🤖 AI Summary
To address the limited interpretability and coarse localization accuracy in deepfake detection, this paper proposes a diffusion-based artifact localization framework. The method leverages denoising diffusion probabilistic models to generate high-fidelity DSSIM structural discrepancy maps, precisely capturing subtle manipulation traces. It further fuses high-level semantic features extracted from a pre-trained face detector to enable multimodal feature co-modeling. Compared to existing approaches, our framework maintains high detection accuracy while significantly improving fine-grained localization of forged regions. Extensive experiments demonstrate state-of-the-art performance under both cross-dataset and in-dataset evaluation protocols. Moreover, the framework produces intuitive, visually grounded explanations—enhancing model interpretability and fostering user trust without compromising detection reliability.
📝 Abstract
The rapid evolution of deepfake generation techniques demands robust and accurate face forgery detection algorithms.
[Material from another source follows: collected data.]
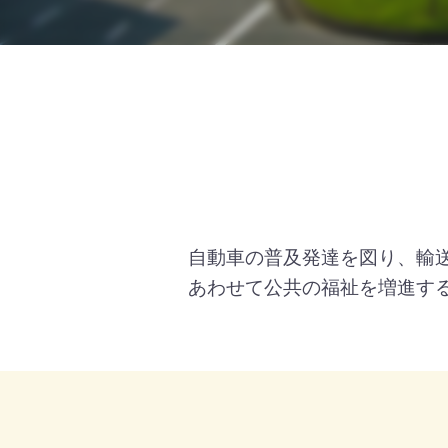
自動車の普及発達を図り、輸
あわせて公共の福祉を増進す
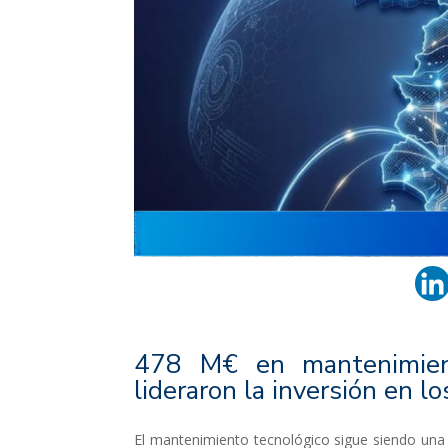
478 M€ en mantenimient
lideraron la inversión en 
El mantenimiento tecnológico sigue siendo una 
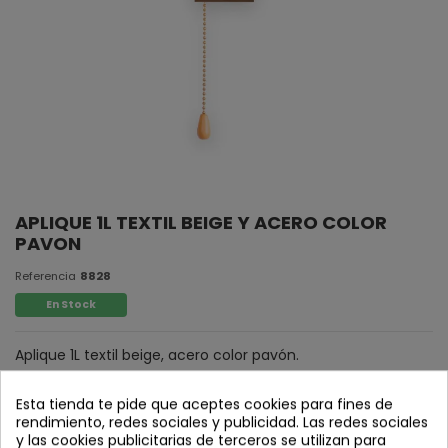
APLIQUE 1L TEXTIL BEIGE Y ACERO COLOR
PAVON
Referencia
8828
En Stock
Aplique 1L textil beige, acero color pavón.
Esta tienda te pide que aceptes cookies para fines de
rendimiento, redes sociales y publicidad. Las redes sociales
y las cookies publicitarias de terceros se utilizan para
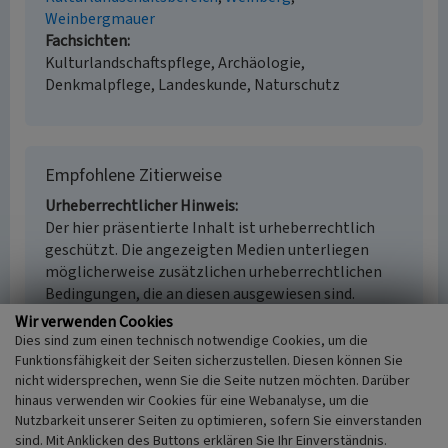
Weinbergmauer
Fachsichten
Kulturlandschaftspflege, Archäologie,
Denkmalpflege, Landeskunde, Naturschutz
Empfohlene Zitierweise
Urheberrechtlicher Hinweis
Der hier präsentierte Inhalt ist urheberrechtlich
geschützt. Die angezeigten Medien unterliegen
möglicherweise zusätzlichen urheberrechtlichen
Bedingungen, die an diesen ausgewiesen sind.
Empfohlene Zitierweise
Wir verwenden Cookies
„Calmont-Region”. In: KuLaDig,
Dies sind zum einen technisch notwendige Cookies, um die
Kultur.Landschaft.Digital. URL:
Funktionsfähigkeit der Seiten sicherzustellen. Diesen können Sie
nicht widersprechen, wenn Sie die Seite nutzen möchten. Darüber
https://www.kuladig.de/Objektansicht/SWB-
hinaus verwenden wir Cookies für eine Webanalyse, um die
266695
(Abgerufen: 6. August 2026)
Nutzbarkeit unserer Seiten zu optimieren, sofern Sie einverstanden
sind. Mit Anklicken des Buttons erklären Sie Ihr Einverständnis.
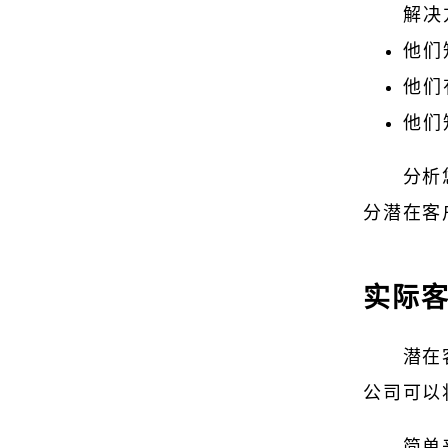
解决
他们
他们
他们
分析
分潜在客
实际
潜在
公司可以
简单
While determining whether an image has been manipulated remains essential, the ability to precisely localize forgery artifacts has become increasingly important for improving model explainability and fostering user trust. To address this challenge, we propose DiffusionFF, a novel framework that enhances face forgery detection through diffusion-based artifact localization. Our method utilizes a denoising diffusion model to generate high-quality Structural Dissimilarity (DSSIM) maps, which effectively capture subtle traces of manipulation. These DSSIM maps are then fused with high-level semantic features extracted by a pretrained forgery detector, leading to significant improvements in detection accuracy. Extensive experiments on both cross-dataset and intra-dataset benchmarks demonstrate that DiffusionFF not only achieves superior detection performance but also offers precise and fine-grained artifact localization, highlighting its overall effectiveness.